2. Recursive QCPP Solver – by partitioning the ordered solution space and applying the Choosing Mechanism on each sub‑interval, the algorithm obtains a high‑quality solution while consuming only a polylogarithmic number of samples.

Using these tools, the paper constructs concrete private learners and sanitizers:

• Point Functions (POINTₙ) – Under pure privacy, learning POINTₙ requires Ω(n) samples. The authors show that with (ε, δ)-privacy, O(log (1/δ)) samples suffice, essentially independent of the domain size. This yields an exponential separation when δ is set to 2^{‑o(n)}.

• Threshold Functions (THRESHₙ) – Pure privacy again demands Ω(n) samples. By formulating learning THRESHₙ as a QCPP and applying the recursive solver, the authors achieve a learner with sample complexity O(log* n)·poly(1/ε, log (1/δ)). This improves upon prior pure‑privacy bounds by a factor of roughly n.

• Axis‑Aligned Rectangles in d Dimensions – The paper extends the QCPP approach to high‑dimensional axis‑aligned rectangles, obtaining a private learner with sample complexity Õ(log d)·poly(1/ε, log (1/δ)), far below the Ω(d) requirement of pure privacy.

• Sanitizers for POINTₙ and THRESHₙ – Analogous constructions yield (ε, δ)-private sanitizers whose sample complexity grows only logarithmically in 1/δ, contrasting with the O(VC·log|X|) bound for pure‑privacy sanitizers.

Beyond these constructions, the authors study label‑privacy, a relaxed model where only the labels of the training examples must remain private. They prove that in this setting the VC dimension exactly characterizes the sample complexity: learning with label privacy requires Θ(VC/α) samples (α being the target error), matching the non‑private case up to constant factors.

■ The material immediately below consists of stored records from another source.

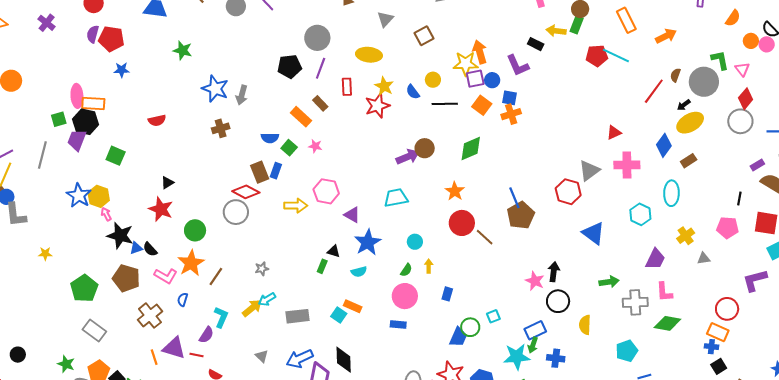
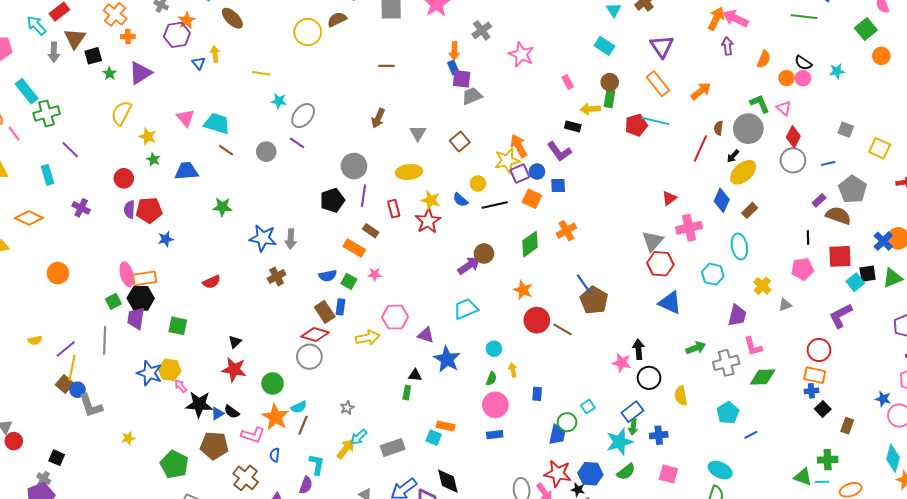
orange cross: (511, 114) -> (566, 231), moved
red hexagon: (568, 192) -> (660, 264), moved
cyan semicircle: (359, 272) -> (299, 407), moved

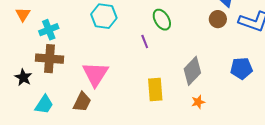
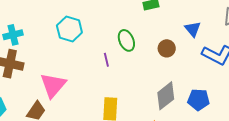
brown circle: (218, 19) -> (167, 48), moved
gray diamond: (192, 71) -> (166, 96), moved

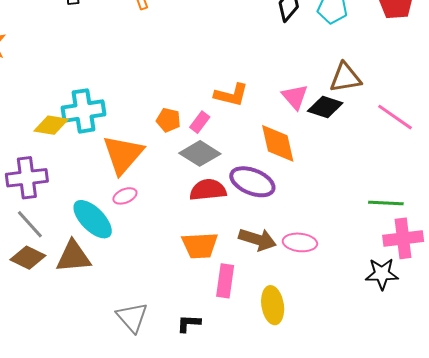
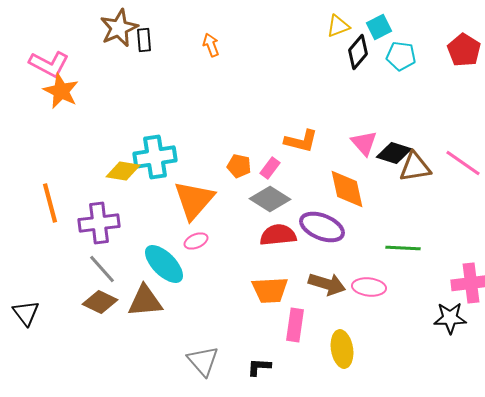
brown triangle: (345, 78) -> (415, 167), moved
green line: (386, 203) -> (403, 248), moved

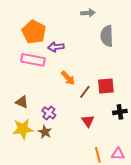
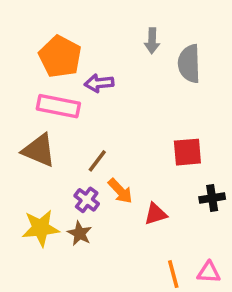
gray arrow: (88, 13) -> (152, 41), moved, turned 96
orange arrow: (68, 78) -> (120, 191), moved
brown line: (85, 92) -> (97, 161), moved
brown triangle: (22, 102) -> (39, 150), moved, size x1.5
red triangle: (88, 121) -> (156, 214), turned 48

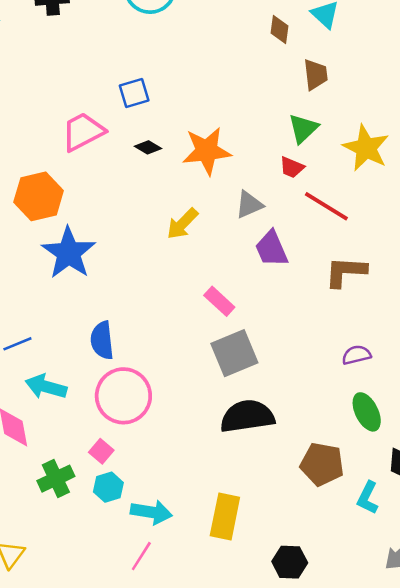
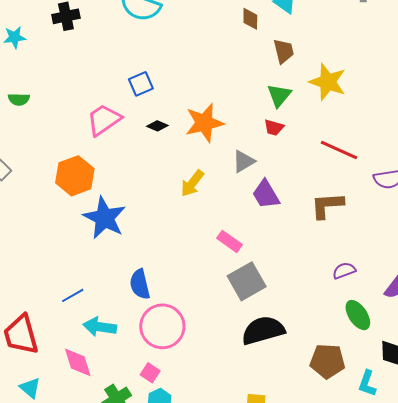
yellow star: (366, 148) -> (328, 82), moved
red line: (326, 206) -> (339, 150), moved

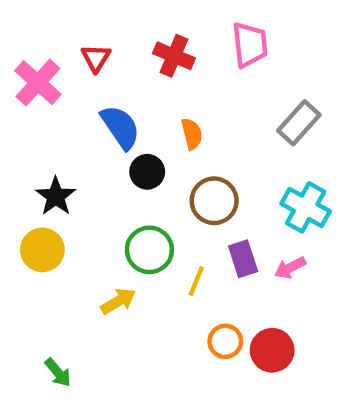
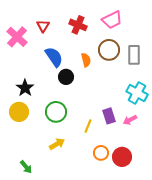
pink trapezoid: (250, 45) -> (112, 20), turned 70
gray rectangle: (299, 123) -> (134, 55), turned -42
brown circle: (214, 201) -> (109, 50), moved
green circle: (149, 250) -> (56, 112), moved
yellow arrow: (118, 301) -> (57, 144), moved

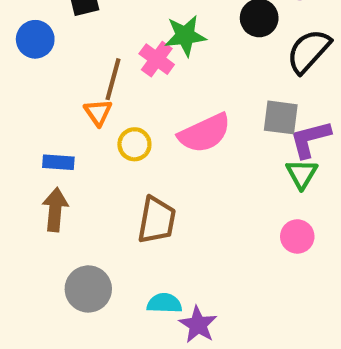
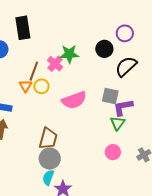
yellow circle: (134, 144) -> (41, 86), moved
gray circle: (88, 289) -> (50, 159), moved
cyan semicircle: (164, 303) -> (48, 178), turned -77

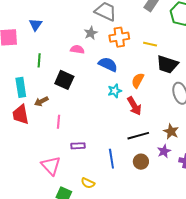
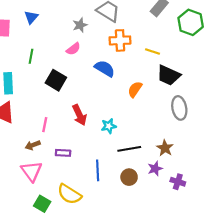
gray star: (91, 33) -> (80, 25), moved
pink semicircle: (77, 49) -> (73, 49), turned 128
cyan star: (115, 91) -> (109, 126), moved
brown arrow: (41, 101) -> (33, 145), moved
red arrow: (134, 106) -> (79, 115), moved
yellow semicircle: (88, 183) -> (69, 194), size x1.6

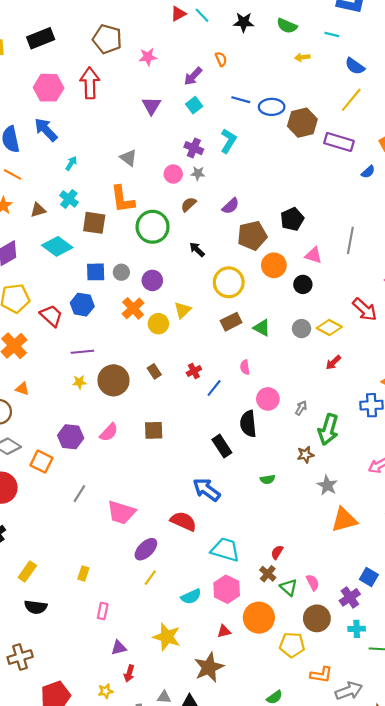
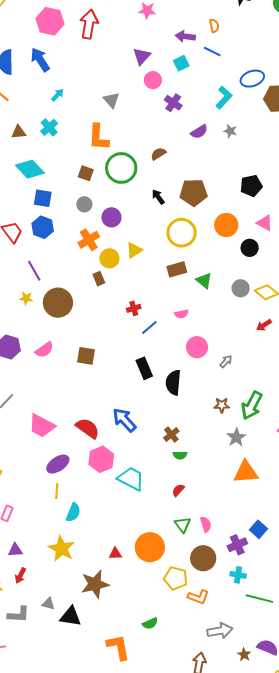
purple arrow: (193, 76) -> (185, 36), turned 42
blue line: (241, 100) -> (212, 51), moved
blue ellipse: (272, 107) -> (252, 79), turned -30
cyan L-shape: (228, 141) -> (224, 97), moved
gray star: (198, 173) -> (230, 131), moved
pink circle: (173, 174) -> (153, 80), moved
purple semicircle: (231, 206) -> (199, 132), moved
brown square: (94, 223) -> (86, 173), moved, size x0.7
brown pentagon: (252, 236) -> (194, 192), moved
blue square: (96, 272) -> (43, 198), moved
purple line: (82, 352) -> (34, 271), turned 55
pink semicircle: (245, 367) -> (181, 314), turned -104
brown rectangle: (154, 371) -> (99, 279), moved
black semicircle: (248, 424) -> (173, 382), moved
green arrow: (328, 429) -> (252, 405), moved
black rectangle: (222, 446) -> (144, 368), moved
green semicircle: (268, 479) -> (180, 455), moved
red semicircle: (183, 521) -> (88, 428), moved
brown cross: (268, 574) -> (171, 434), moved
yellow line: (150, 578) -> (57, 491), turned -42
pink hexagon: (227, 589) -> (101, 459), moved
cyan semicircle: (191, 597) -> (73, 512), moved, turned -54
orange L-shape: (321, 675) -> (198, 597), moved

The paper also establishes a reduction from private learning to sanitization, showing that any private learner for a class C can be turned into a sanitizer for C with only a modest increase in sample size. This connection is used to prove lower bounds: there exist explicit concept classes for which any pure‑privacy sanitizer must use Ω(VC·log|X|) samples, confirming that the gap between pure and approximate privacy is not merely an artifact of specific constructions.

Overall, the contributions are threefold:

1. Theoretical Separation – Demonstrating that approximate differential privacy can achieve exponentially lower sample complexity than pure privacy for natural learning and sanitization tasks.

2. Algorithmic Framework – Introducing QCPPs and the Choosing Mechanism as general tools for designing efficient private algorithms under approximate privacy.

3. Characterization of Label‑Privacy – Showing that VC dimension fully determines the sample complexity when only labels need protection.

The paper concludes with open problems, notably extending the QCPP framework to more complex hypothesis classes (e.g., half‑spaces), and establishing lower bounds for approximate‑privacy learners, which remain largely unknown. The results suggest that approximate differential privacy is a powerful and practical alternative to pure privacy, offering substantial gains in data efficiency while preserving strong privacy guarantees.